1812 год и Крымская война наглядно показали, как относится Запад к России. Разъединенный своими домашними счетами, он дважды соединялся в одну коалицию для ниспровержения России и дважды должен был убеждаться в своем безсилии задержать развитие России, руководимой самодержавными монархами.
Та внешняя опасность, которая обусловливала сильное развитие царской власти в старые годы, существует и в настоящее время. Смело можно сказать, что в целом мире нет государства, которое так зорко должно было бы следить за своими границами, как Россия. На западе ей приходится держать армию, которая всегда могла бы отразить нападение соединенных сил Германии и Австро-Венгрии. Все наше Черноморское побережье открыто для нападения морских держав. В Азии России угрожает с юга Китай, ныне безсильный предпринять что-либо опасное для нас, но представляющий серьезную угрозу в будущем. На Дальнем Востоке России приходится иметь в виду не только морские державы Запада, но и только что народившееся военное могущество Японии.

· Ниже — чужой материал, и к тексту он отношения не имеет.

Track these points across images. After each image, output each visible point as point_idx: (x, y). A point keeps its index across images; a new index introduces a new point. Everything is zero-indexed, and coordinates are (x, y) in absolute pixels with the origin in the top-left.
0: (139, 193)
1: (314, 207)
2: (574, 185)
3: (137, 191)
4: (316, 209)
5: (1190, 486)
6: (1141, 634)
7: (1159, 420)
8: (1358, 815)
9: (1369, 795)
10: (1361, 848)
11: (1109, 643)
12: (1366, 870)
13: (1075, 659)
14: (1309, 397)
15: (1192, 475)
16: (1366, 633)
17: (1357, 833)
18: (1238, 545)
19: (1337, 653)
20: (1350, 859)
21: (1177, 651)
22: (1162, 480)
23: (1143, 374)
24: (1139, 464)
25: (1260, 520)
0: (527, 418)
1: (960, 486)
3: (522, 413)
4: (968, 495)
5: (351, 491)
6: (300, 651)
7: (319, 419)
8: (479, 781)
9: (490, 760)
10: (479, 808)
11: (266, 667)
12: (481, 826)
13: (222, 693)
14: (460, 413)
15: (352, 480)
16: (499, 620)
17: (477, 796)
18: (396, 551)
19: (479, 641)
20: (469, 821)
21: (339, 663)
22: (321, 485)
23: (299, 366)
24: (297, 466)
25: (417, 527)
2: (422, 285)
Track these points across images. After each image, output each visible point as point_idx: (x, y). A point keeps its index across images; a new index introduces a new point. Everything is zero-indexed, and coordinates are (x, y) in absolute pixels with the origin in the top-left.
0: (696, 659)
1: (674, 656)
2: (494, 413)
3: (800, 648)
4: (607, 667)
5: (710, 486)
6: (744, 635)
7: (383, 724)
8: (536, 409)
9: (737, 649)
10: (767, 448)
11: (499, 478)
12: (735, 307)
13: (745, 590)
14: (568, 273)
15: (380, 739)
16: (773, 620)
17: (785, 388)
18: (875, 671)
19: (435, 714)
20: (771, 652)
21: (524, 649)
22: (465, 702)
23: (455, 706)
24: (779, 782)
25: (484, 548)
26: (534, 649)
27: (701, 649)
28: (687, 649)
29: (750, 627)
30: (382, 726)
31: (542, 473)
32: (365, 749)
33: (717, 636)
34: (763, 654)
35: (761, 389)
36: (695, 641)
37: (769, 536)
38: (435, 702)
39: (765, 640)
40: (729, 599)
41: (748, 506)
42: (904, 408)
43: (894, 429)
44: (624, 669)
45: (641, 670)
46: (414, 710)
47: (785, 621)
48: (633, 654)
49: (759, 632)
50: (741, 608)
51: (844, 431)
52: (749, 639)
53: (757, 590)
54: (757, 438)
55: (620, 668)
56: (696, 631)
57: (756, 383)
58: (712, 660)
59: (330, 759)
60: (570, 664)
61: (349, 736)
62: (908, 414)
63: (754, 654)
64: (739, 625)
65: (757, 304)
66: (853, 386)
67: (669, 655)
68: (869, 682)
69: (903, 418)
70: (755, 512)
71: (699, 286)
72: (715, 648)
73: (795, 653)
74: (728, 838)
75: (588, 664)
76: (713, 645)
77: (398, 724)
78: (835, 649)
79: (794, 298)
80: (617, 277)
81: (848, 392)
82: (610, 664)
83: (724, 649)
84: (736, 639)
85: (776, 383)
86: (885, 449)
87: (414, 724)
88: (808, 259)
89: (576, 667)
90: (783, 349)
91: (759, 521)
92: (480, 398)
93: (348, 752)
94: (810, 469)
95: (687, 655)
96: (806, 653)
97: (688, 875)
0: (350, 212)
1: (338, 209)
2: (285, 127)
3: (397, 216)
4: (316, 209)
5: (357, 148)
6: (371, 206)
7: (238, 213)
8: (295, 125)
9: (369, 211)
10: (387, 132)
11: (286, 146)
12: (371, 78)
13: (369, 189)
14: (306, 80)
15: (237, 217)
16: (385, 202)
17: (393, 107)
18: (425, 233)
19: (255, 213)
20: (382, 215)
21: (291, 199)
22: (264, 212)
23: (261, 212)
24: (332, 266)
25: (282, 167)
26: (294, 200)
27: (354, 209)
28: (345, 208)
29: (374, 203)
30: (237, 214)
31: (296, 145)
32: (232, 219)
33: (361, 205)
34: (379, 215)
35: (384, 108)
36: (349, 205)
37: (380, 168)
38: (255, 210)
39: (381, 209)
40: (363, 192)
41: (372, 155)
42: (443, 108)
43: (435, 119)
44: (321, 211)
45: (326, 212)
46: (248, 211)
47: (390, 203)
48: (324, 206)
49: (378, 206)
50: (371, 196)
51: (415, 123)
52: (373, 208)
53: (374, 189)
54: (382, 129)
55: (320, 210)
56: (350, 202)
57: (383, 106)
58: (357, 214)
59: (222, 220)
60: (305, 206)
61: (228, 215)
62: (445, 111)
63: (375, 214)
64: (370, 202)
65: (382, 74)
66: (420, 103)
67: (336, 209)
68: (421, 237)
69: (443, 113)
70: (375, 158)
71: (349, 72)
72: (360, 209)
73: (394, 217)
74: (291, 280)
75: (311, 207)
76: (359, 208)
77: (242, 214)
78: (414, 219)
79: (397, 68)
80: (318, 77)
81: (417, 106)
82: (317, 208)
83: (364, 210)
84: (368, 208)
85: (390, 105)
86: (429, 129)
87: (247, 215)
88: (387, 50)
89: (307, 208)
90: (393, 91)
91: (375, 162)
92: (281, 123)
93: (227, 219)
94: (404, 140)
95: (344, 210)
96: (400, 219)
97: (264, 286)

Да, в целом мире нет государства, которому приходилось бы прилагать так много усилий и забот для предупреждения и отражения внешней опасности, как России. Это объясняется, с одной стороны, ее географическим положением - грандиозными размерами ее территории и растянутостью ее границ, - а с другой стороны, историческими условиями ее разрастания. Если бы в России не было самодержавия, его пришлось бы создать, до такой степени оно необходимо ей в интересах самообороны и более успешного подготовления к предстоящей в будущем великой борьбе, долженствующей решить великие международные вопросы, ныне стоящие на очереди.